─── EXERCISE DATA
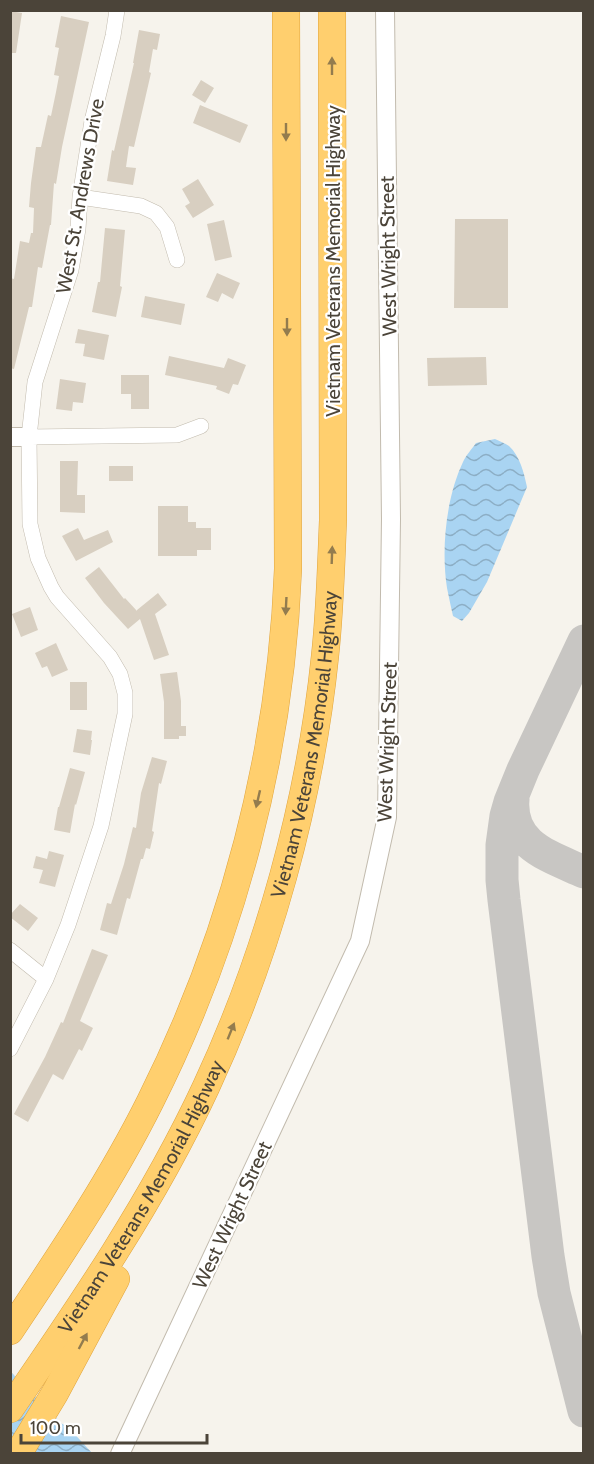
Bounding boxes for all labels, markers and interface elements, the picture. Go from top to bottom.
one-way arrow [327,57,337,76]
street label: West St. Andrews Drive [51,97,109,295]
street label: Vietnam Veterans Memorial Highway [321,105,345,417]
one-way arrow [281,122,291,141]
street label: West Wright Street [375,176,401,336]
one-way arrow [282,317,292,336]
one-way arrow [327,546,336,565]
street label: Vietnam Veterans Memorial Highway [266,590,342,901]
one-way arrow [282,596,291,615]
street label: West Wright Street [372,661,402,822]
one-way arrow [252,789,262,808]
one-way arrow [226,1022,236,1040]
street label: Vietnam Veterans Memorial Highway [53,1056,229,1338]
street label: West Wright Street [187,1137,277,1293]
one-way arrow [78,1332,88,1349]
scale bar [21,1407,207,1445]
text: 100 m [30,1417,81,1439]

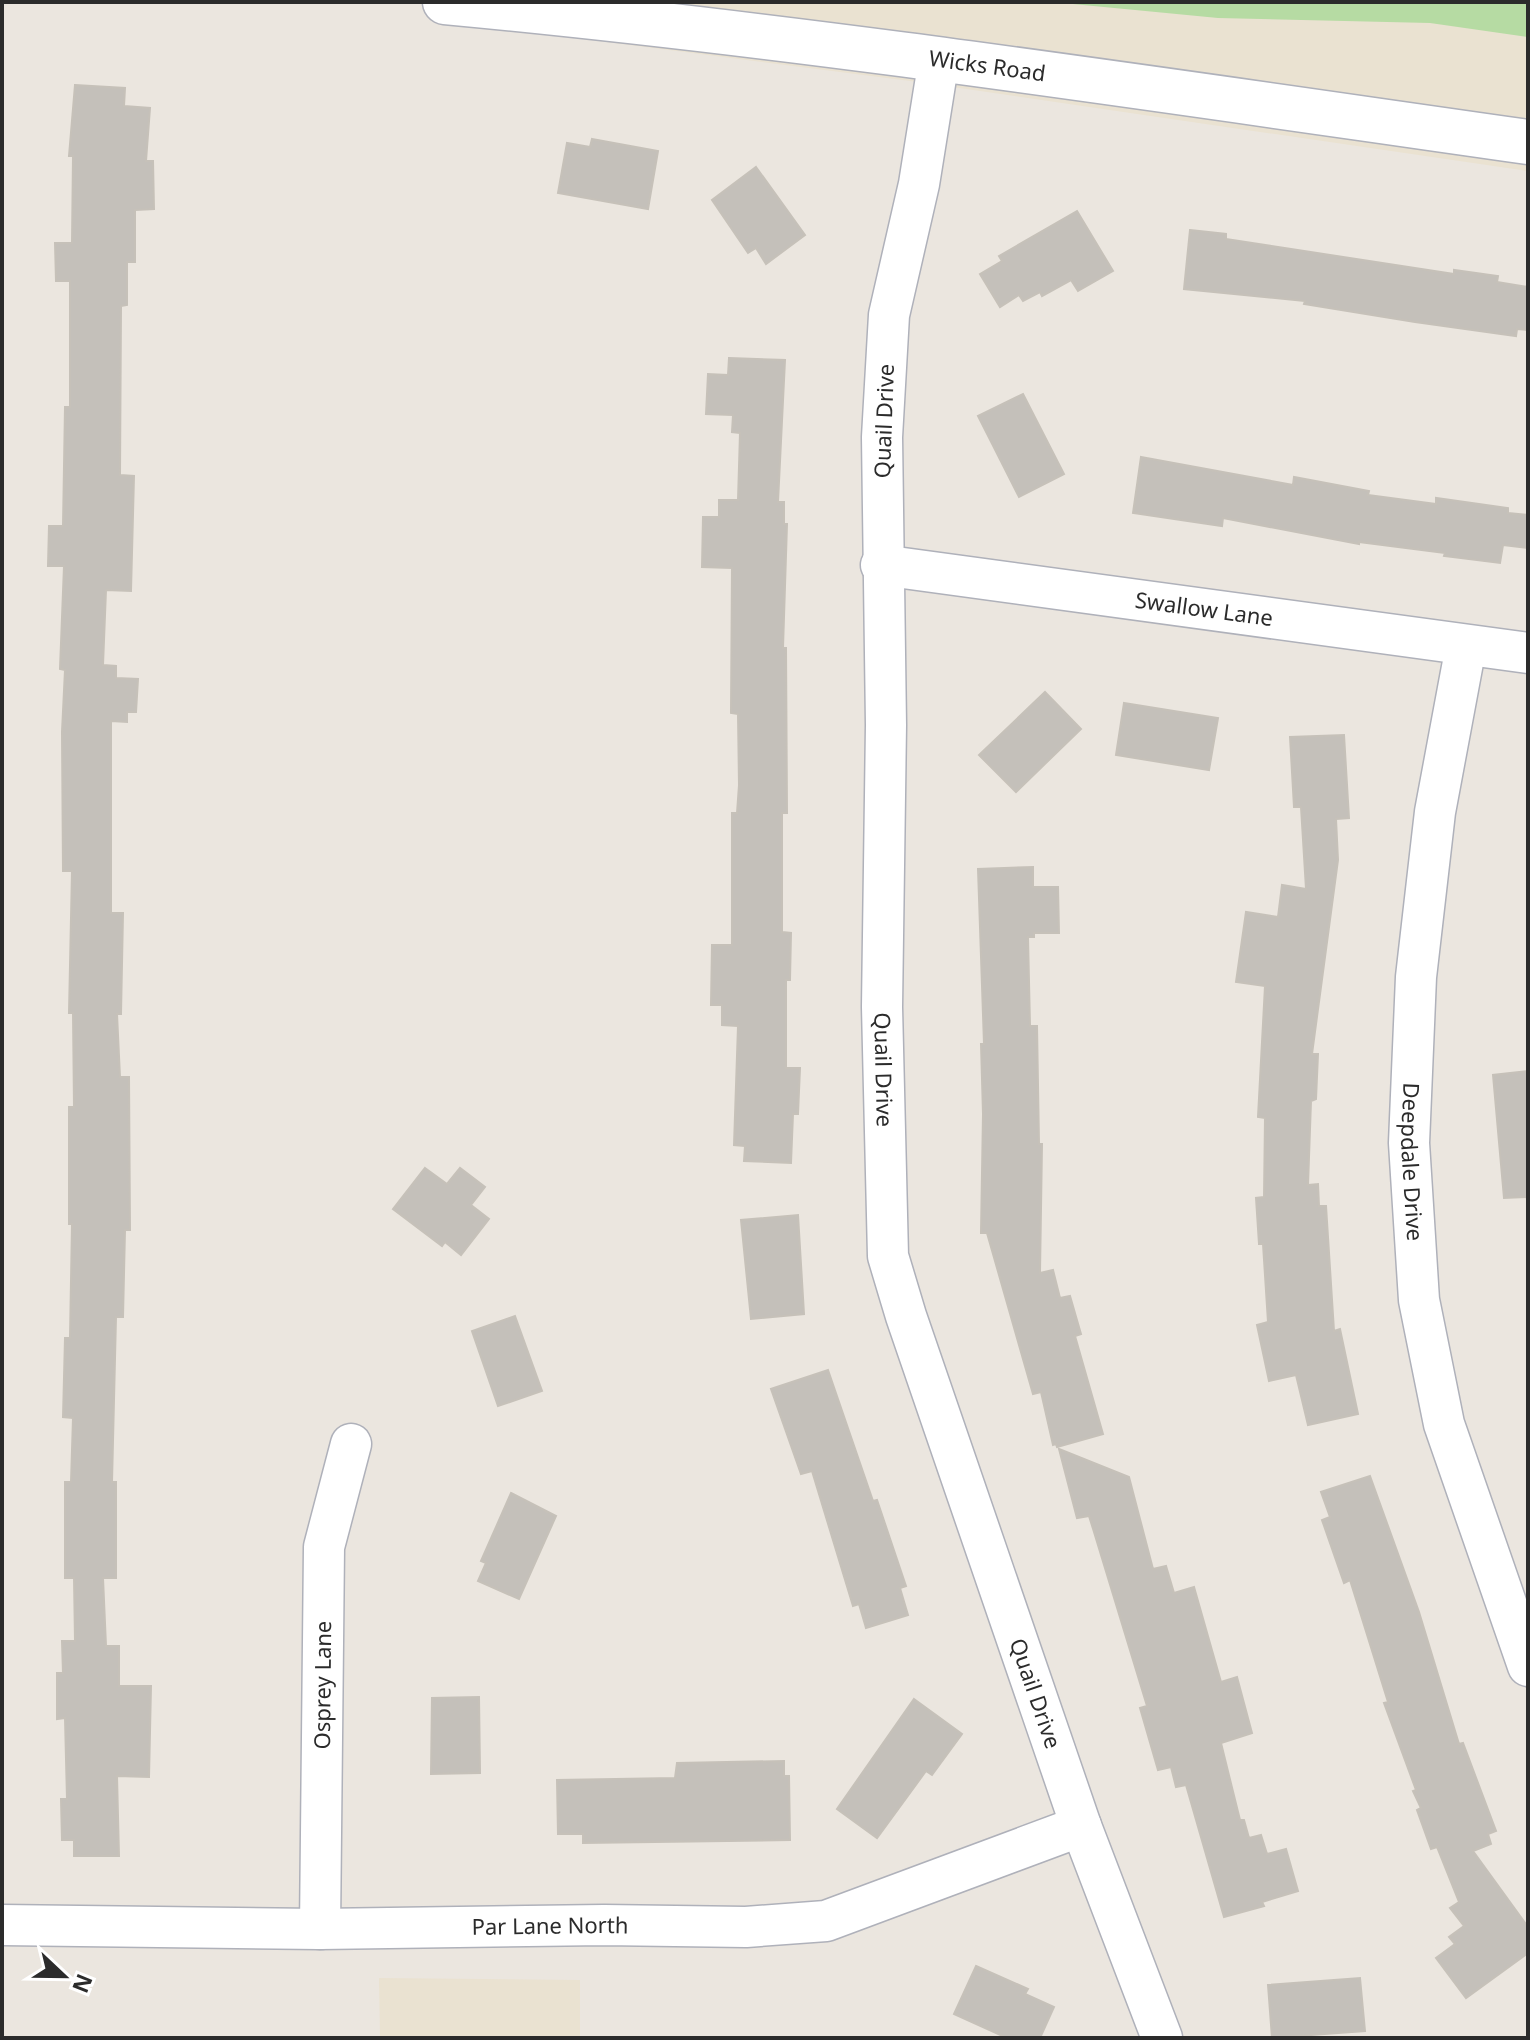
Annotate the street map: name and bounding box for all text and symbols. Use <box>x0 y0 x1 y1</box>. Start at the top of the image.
──────
WORK INSTRUCTION →
Dropping every picture, restate the material word for word.

THE COMPLETED TASK →
Bounding boxes for all labels, markers and interface elements, the picture. Go from top to bottom.
one-way arrow [327,57,337,76]
street label: West St. Andrews Drive [51,97,109,295]
street label: Vietnam Veterans Memorial Highway [321,105,345,417]
one-way arrow [281,122,291,141]
street label: West Wright Street [375,176,401,336]
one-way arrow [282,317,292,336]
one-way arrow [327,546,336,565]
street label: Vietnam Veterans Memorial Highway [266,590,342,901]
one-way arrow [282,596,291,615]
street label: West Wright Street [372,661,402,822]
one-way arrow [252,789,262,808]
one-way arrow [226,1022,236,1040]
street label: Vietnam Veterans Memorial Highway [53,1056,229,1338]
street label: West Wright Street [187,1137,277,1293]
one-way arrow [78,1332,88,1349]
scale bar [21,1407,207,1445]
text: 100 m [30,1417,81,1439]

Annotate the street map: name and bounding box for all text and symbols. Use <box>x0 y0 x1 y1</box>. Start at the top of the image.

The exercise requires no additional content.